Pour sa part, Dr Hassan Afilal, président de l’Association marocaine de pédiatrie, assure que c’est un véritable cadeau que le Maroc fait aux pays étrangers. «Ces pays apprécient énormément l’arrivée de jeunes médecins marocains compétents pour lesquels ils n’ont rien payé. Ils font d’ailleurs tout pour les retenir et savent comment répondre à leurs attentes. Ils leur assurent un milieu professionnel épanouissant où ils peuvent exercer cette profession de cœur avec beaucoup de moyens. L’État marocain doit réfléchir rapidement à des solutions pour inverser la tendance et les convaincre de rester», lance-t-il. Par ailleurs, les auteurs de l’étude ont indiqué que l’intention de partir à l’étranger n’a aucun rapport avec la situation ou le profil socio-économique des étudiants.
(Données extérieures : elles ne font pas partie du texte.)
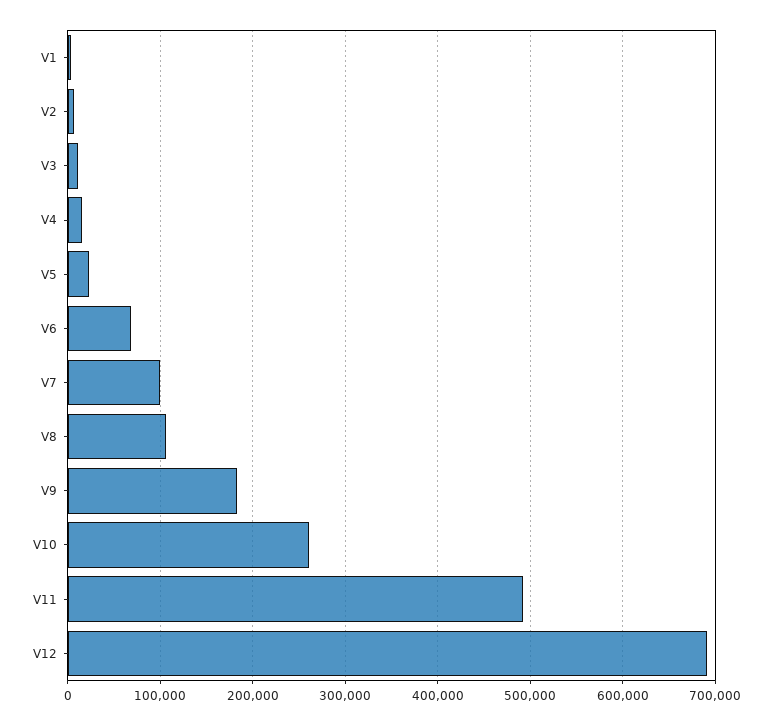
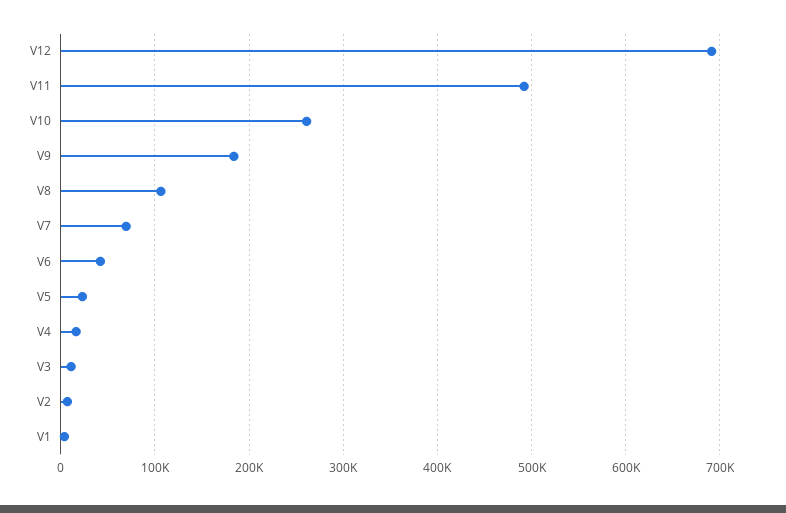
  {
    "V1": 0,
    "V2": 10000,
    "V3": 10000,
    "V4": 20000,
    "V5": 20000,
-   "V6": 70000,
+   "V6": 40000,
-   "V7": 100000,
+   "V7": 70000,
    "V8": 110000,
    "V9": 180000,
    "V10": 260000,
    "V11": 490000,
    "V12": 690000
  }

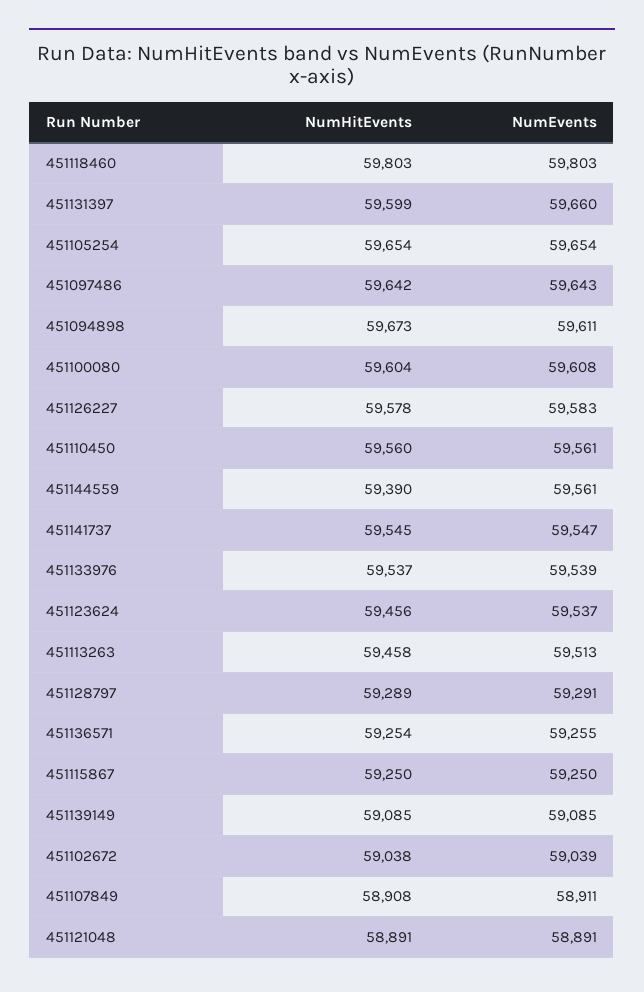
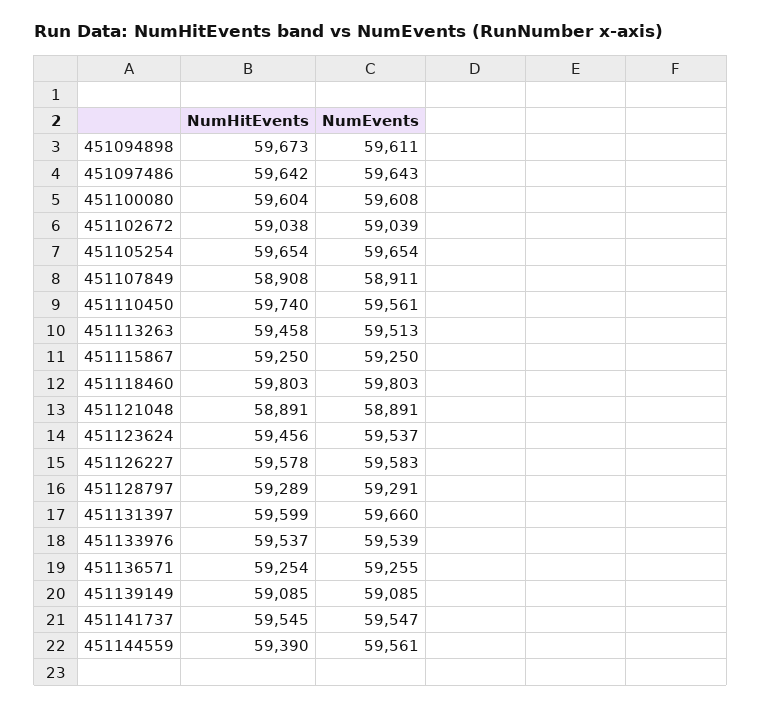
  {
    "NumHitEvents": {
      "451118460": 59803,
      "451131397": 59599,
      "451105254": 59654,
      "451097486": 59642,
      "451094898": 59673,
      "451100080": 59604,
      "451126227": 59578,
-     "451110450": 59560,
+     "451110450": 59740,
      "451144559": 59390,
      "451141737": 59545,
      "451133976": 59537,
      "451123624": 59456,
      "451113263": 59458,
      "451128797": 59289,
      "451136571": 59254,
      "451115867": 59250,
      "451139149": 59085,
      "451102672": 59038,
      "451107849": 58908,
      "451121048": 58891
    },
    "NumEvents": {
      "451118460": 59803,
      "451131397": 59660,
      "451105254": 59654,
      "451097486": 59643,
      "451094898": 59611,
      "451100080": 59608,
      "451126227": 59583,
      "451110450": 59561,
      "451144559": 59561,
      "451141737": 59547,
      "451133976": 59539,
      "451123624": 59537,
      "451113263": 59513,
      "451128797": 59291,
      "451136571": 59255,
      "451115867": 59250,
      "451139149": 59085,
      "451102672": 59039,
      "451107849": 58911,
      "451121048": 58891
    }
  }

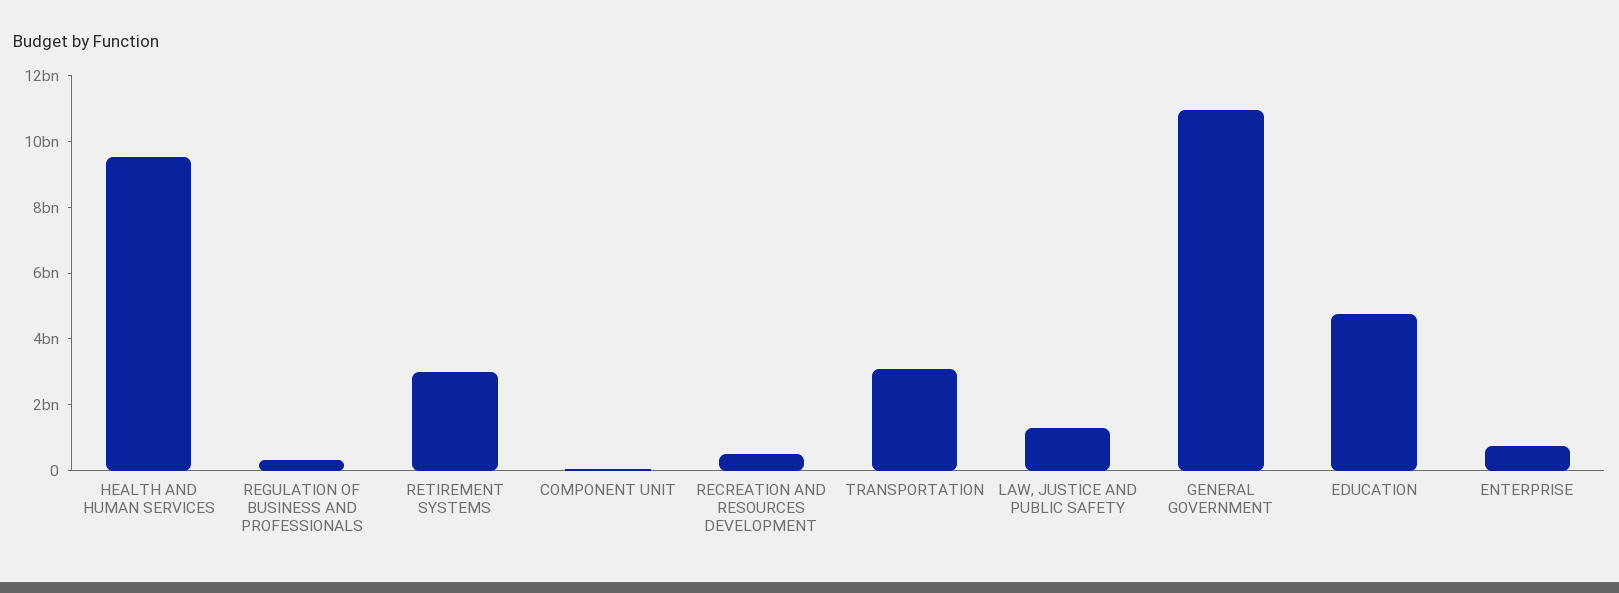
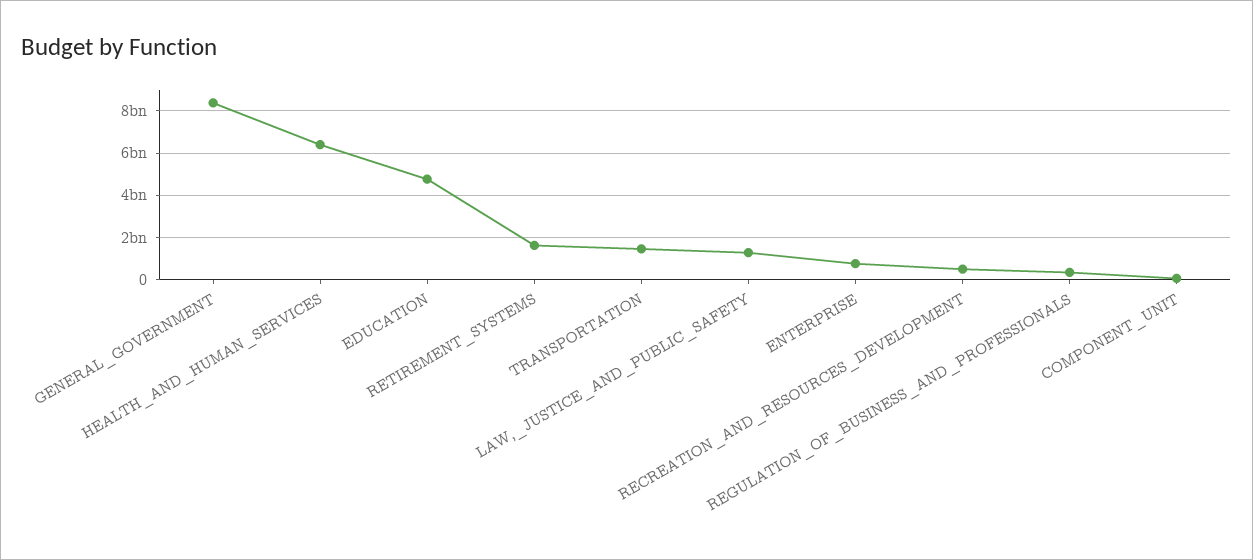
  {
-   "HEALTH AND HUMAN SERVICES": 9500000000,
+   "HEALTH AND HUMAN SERVICES": 6500000000,
    "REGULATION OF BUSINESS AND PROFESSIONALS": 500000000,
-   "RETIREMENT SYSTEMS": 3000000000,
+   "RETIREMENT SYSTEMS": 1500000000,
    "COMPONENT UNIT": 0,
    "RECREATION AND RESOURCES DEVELOPMENT": 500000000,
-   "TRANSPORTATION": 3000000000,
+   "TRANSPORTATION": 1500000000,
    "LAW, JUSTICE AND PUBLIC SAFETY": 1500000000,
-   "GENERAL GOVERNMENT": 11000000000,
+   "GENERAL GOVERNMENT": 8500000000,
    "EDUCATION": 5000000000,
    "ENTERPRISE": 1000000000
  }

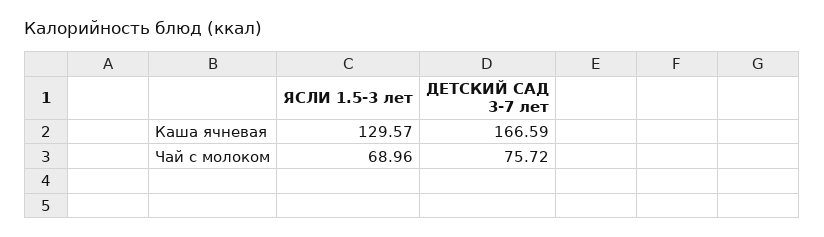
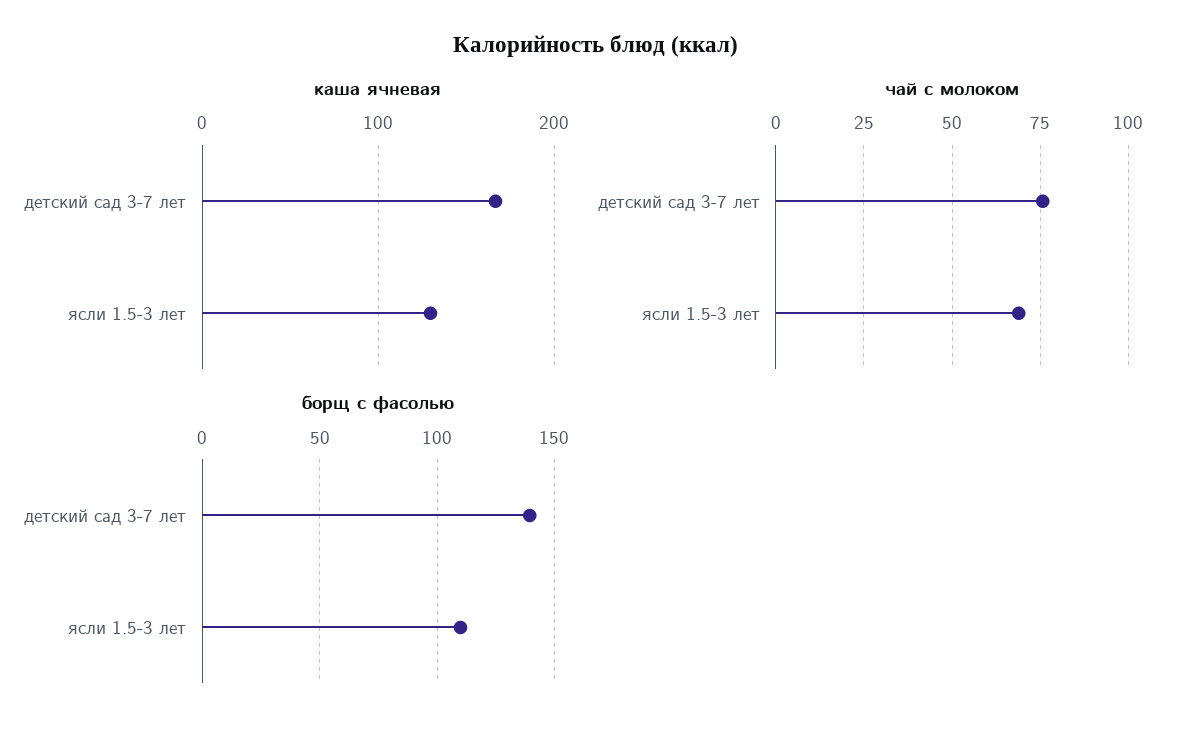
  {
    "Каша ячневая": {
      "ЯСЛИ 1.5-3 лет": 129.57,
      "ДЕТСКИЙ САД 3-7 лет": 166.59
    },
    "Чай с молоком": {
      "ЯСЛИ 1.5-3 лет": 68.96,
      "ДЕТСКИЙ САД 3-7 лет": 75.72
-   }
+   },
+   "борщ с фасолью": {
+     "ДЕТСКИЙ САД 3-7 лет": 140,
+     "ЯСЛИ 1.5-3 лет": 110
+   }
  }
Les chercheurs ont ainsi appelé les décideurs politiques en charge du secteur de la santé à améliorer les conditions de travail, la qualité de la formation et le salaire des professionnels médicaux afin de réduire la migration des étudiants en médecine. «L’intention de migration des étudiants de médecine en fin de cursus est l’un des indicateurs clés de l’avenir du système de santé du pays. Convaincre les jeunes médecins de rester au Maroc est cruciale pour construire et maintenir un système de santé solide», ont-ils noté. Nous avons tenté de savoir combien coûte à l'État la formation d'un médecin, mais en vain. Pour rappel, le ministre de la Santé, Khalid Ait Taleb, avait déclaré en janvier dernier que le nombre de médecins s’élève actuellement à 8.442 en médecine générale et à 14.932 en médecine spécialisée et que le Maroc a besoin de 32.387 médecins. Un objectif difficile à atteindre, surtout lorsque l’on sait que seulement 1.200 nouveaux médecins sont diplômés chaque année et que la majorité d’entre eux rêve de partir à l’étranger.